Response: We have revised each section to include critical summaries, key findings, and conclusions, reducing mere listing of studies. The revised manuscript this change can be found on page 5, lines 178-182; page 7, lines 207-213; page 7, lines 230-237; page 9, lines 264-266; page 9, lines 282-288; page 10, lines 306-314; page 10, lines 327-329; page 10, lines 342-344; page 11, lines 362-364; page 11, lines 376-3478; page 11, lines 385-387; page 11, lines 394-396.

lines 178-182 of the revised manuscript:

In summary, the functional characterization of genes such as GmSNAP18, GmSHMT08, GmSNAP11, and GmSNAP02, identified through QTL mapping, has led to substantive progress in elucidating the molecular mechanisms of resistance to SCN. The MTAs or QTLs used in breeding for PPNs resistance are shown in Table 1, and the genes identified against PPNs are shown in Table 2.

lines 207-213 of the revised manuscript:

In summary, nine genes conferring resistance to CCN (Cre1-Cre8, Cre8V) have been characterized, while CreV, CreY, and CreR represent more recent discoveries. By contrast, Rlnn1 remains the sole gene reported for RLN resistance in wheat. Despite the limited genetic diversity of known resistance sources, advances in genomics and the utilization of global wheat germplasm, including wild relatives, provide promising prospects for developing durable resistance to CCN and RLN.

lines 230-237 of the revised manuscript:

Mapping-based cloning and functional analyses demonstrated that MG1 encodes a coiled-coil, nucleotide-binding, and leucine-rich repeat (CC-NB-LRR) protein. Loss-of-function mutations specifically within the LRR domain resulted in a complete loss of resistance, establishing that this domain is indispensable for nematode-resistance [73]. Compared with the QTL mapping of resistance to CCN and SCN, few resistance genes have been identified for RRKN. Only MG1 was identified to confer resistance to RRKN, underscoring the need for further exploration of genetic resources and novel resistance mechanisms.

lines 264-266 of the revised manuscript:

However, resistance conferred by Mi genes is often overcome by high temperatures and SRKN variability, highlighting the need to validate novel QTLs and identify major-effect genes for broader, durable resistance.

+ + +

Answer these questions using the manuscript excerpt above.
1. How many genes conferring resistance to CCN have been characterized?
2. What type of protein does MG1 encode?
3. What often overcomes the resistance conferred by Mi genes?

■ **Supplied entries**
+ + +

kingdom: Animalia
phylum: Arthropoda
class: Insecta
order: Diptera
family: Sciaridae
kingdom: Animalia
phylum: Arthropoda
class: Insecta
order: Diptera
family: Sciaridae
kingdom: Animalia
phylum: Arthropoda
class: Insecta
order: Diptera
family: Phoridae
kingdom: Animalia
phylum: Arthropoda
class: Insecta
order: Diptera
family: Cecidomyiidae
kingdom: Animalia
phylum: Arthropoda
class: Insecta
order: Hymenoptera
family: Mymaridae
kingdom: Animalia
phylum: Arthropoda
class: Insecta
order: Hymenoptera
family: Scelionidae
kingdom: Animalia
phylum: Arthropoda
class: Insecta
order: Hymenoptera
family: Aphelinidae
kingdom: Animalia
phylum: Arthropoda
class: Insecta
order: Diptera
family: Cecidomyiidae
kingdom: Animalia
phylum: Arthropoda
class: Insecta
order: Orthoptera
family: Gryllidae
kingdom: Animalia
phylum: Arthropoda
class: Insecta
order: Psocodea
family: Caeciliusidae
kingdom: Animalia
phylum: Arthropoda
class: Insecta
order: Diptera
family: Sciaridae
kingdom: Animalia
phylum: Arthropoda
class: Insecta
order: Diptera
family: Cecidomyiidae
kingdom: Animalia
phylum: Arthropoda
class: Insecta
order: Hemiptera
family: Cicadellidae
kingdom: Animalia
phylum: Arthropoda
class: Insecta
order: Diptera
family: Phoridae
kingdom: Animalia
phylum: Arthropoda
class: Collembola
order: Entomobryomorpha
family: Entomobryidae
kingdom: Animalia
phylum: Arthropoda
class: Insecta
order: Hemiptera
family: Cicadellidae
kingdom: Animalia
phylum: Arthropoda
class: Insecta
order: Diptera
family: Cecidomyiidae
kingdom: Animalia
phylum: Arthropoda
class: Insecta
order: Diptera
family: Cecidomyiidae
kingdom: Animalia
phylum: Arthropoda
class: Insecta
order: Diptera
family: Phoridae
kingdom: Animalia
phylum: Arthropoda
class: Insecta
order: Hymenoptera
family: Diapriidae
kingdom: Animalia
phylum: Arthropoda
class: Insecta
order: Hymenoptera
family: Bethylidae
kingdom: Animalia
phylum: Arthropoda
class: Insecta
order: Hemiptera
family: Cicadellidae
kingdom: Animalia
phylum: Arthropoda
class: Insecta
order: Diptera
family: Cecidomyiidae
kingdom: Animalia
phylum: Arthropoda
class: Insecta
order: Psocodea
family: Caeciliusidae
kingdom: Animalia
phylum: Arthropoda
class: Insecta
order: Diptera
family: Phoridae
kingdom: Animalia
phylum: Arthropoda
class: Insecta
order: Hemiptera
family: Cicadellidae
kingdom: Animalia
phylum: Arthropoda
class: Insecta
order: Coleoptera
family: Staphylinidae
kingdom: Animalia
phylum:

+ + +

■ **Final answer**
1. Nine (Cre1-Cre8, Cre8V).
2. A coiled-coil, nucleotide-binding, and leucine-rich repeat (CC-NB-LRR) protein.
3. High temperatures and SRKN variability.